A New List for a New Year

January is a time for lists, for writing down resolutions, plans, hopes and dreams. We look ahead and imagine a better, healthier life for our slimmer, more disciplined selves. But I made a different sort of list this year, a tougher but ultimately (I think) more rewarding inventory. I got the idea for my list a couple of days after Christmas, during a memorial service for an old friend who died of Huntington's disease. Huntington's is a dreadful affliction, a rare, inherited and incurable brain disease marked by physical and mental deterioration. As I sat and listened to stories about my friend and his brave battle with an unbeatable foe, I thought about my brother, John, who was diagnosed with oral cancer in 2005 and who is now doing fine. I also thought about my father, who beat colon cancer 22 years ago; a younger member of my extended family who is living with bipolar disorder, and a friend facing the daily challenge of hepatitis C. You see where this is going. When I finally wrote it out, the list of diseases and conditions affecting people I know (and knew)—family, friends and colleagues—numbered 17 and included heart disease, multiple sclerosis, brain cancer, lymphoma, prostate
cancer, epilepsy, breast cancer, type 1 and type 2 diabetes, hypertension, depression and brain aneurysm. There were multiple cases of some diseases, including lymphoma, breast cancer and colon cancer.

A grim exercise, some might say, to compile what amounts to an index of suffering and, in some cases, death. And I admit that on the page my list reads like a cold collection of clinical terms. But I have faces to go with all of those diseases, and names and stories, too. I have laughs to go with the tears. So will you, when you make your own list. Yours might be shorter than mine—I'm in my 50s, an age when a man almost always hesitates before answering the phone—or it might be longer. But you will no doubt have one. And once you do, you might well ask, "What the hell am I supposed to do with it?"

Be grateful, first of all, if you are not on it. I'm not on mine, and I have a new appreciation for my own good health and good fortune. If you are on it, perhaps the lesson is that you are not alone in your predicament. There is a natural tendency to be shocked every time we hear that someone we know is sick. In fact, as your list probably makes clear, illness is a lot more common than we like to acknowledge. It is, in fact, a constant; last year more than 1.4 million Americans were diagnosed with cancer.
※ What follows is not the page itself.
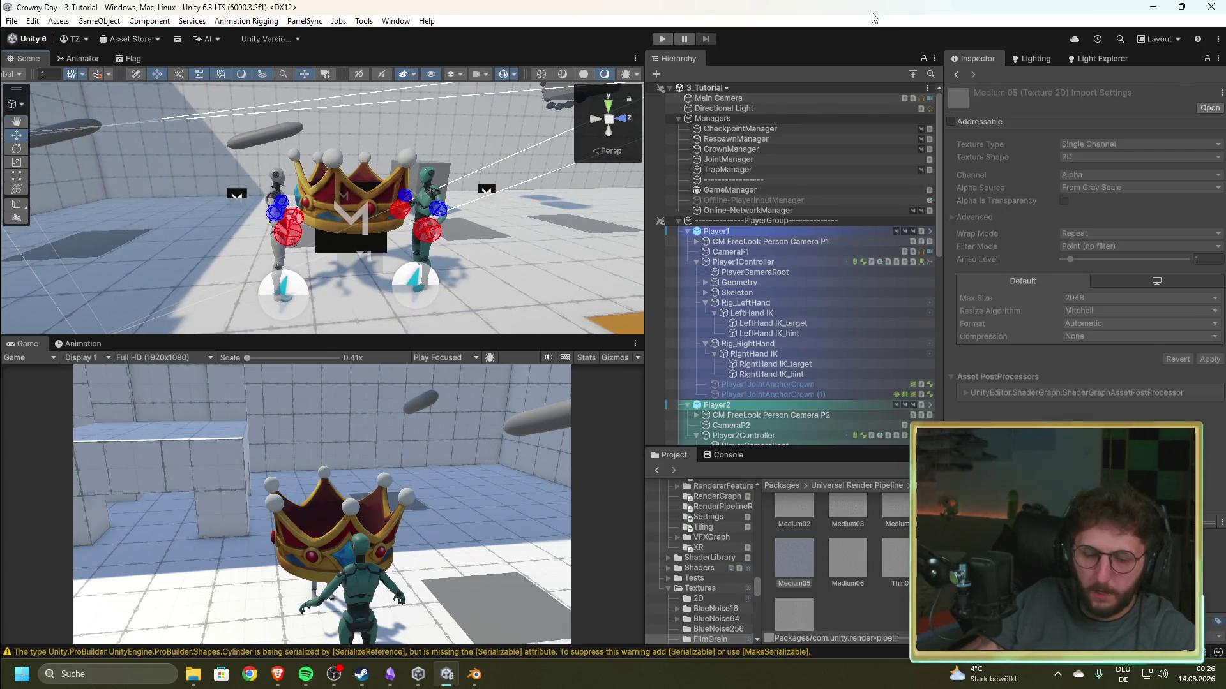
pyautogui.press('super')
pyautogui.write('gitHub Desktop')
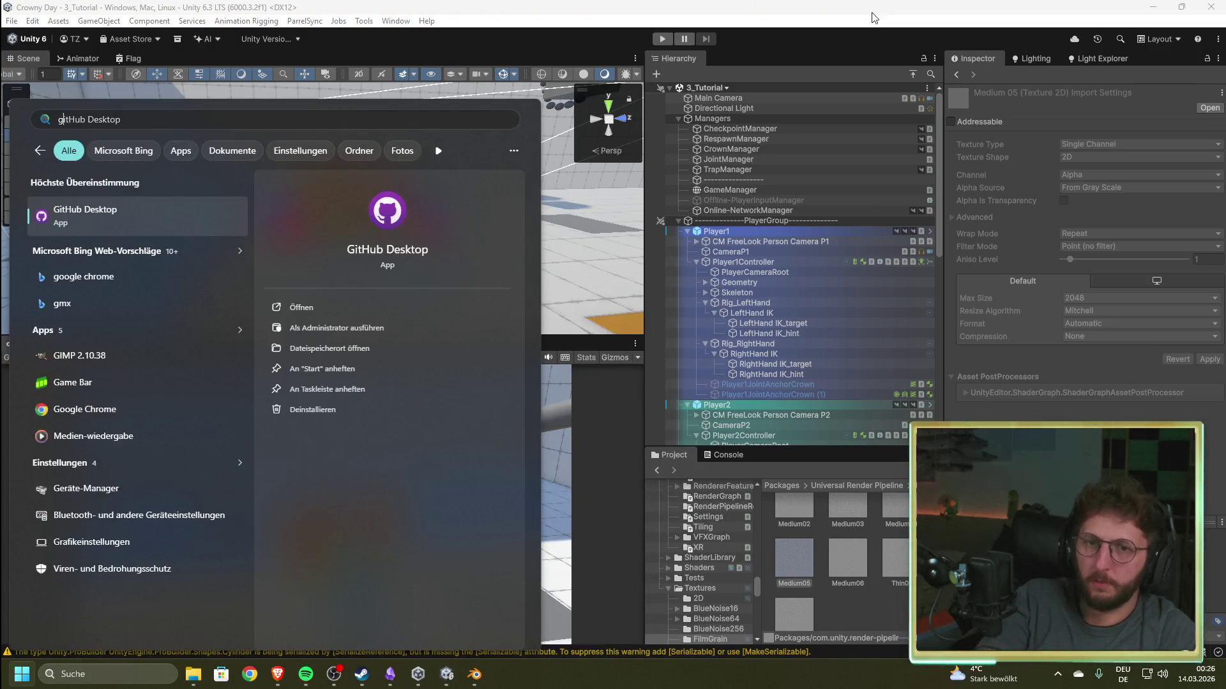
pyautogui.press('Return')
With my list in hand, I'm working toward a new way of thinking about health and disease. Illness is the rule, not the exception. That may sound depressing, but if I accept the idea—and how can I not when I read all those names?—then I have to do more than wait around for the next dreaded phone call. For one thing, I have to get serious about preventing things that are, at least in part, preventable, such as heart disease and type 2 diabetes. That means eating right and exercising more, two perennial resolutions that have more urgency now, thanks to my list.

Another thing I can do is be more useful to the people on my list. Like most folks, I usually make it a point not to think about a friend's or relative's health problems when I'm hanging out with him. But talking can be a good thing. It may not be easy—for either party—but there's no doubt that sharing the burden of an illness can be beneficial. "And it doesn't really matter most of the time what you say," says
Susan Brown, director of health education for Susan G. Komen for the Cure, the breast-cancer foundation. "It's just that you communicate that you care." I also think the time has come to walk and ride and maybe even write a check once in a while to help raise money for research into some of the conditions on my list. I'm all done telling myself everything is OK. Everything is not—but that's OK, too.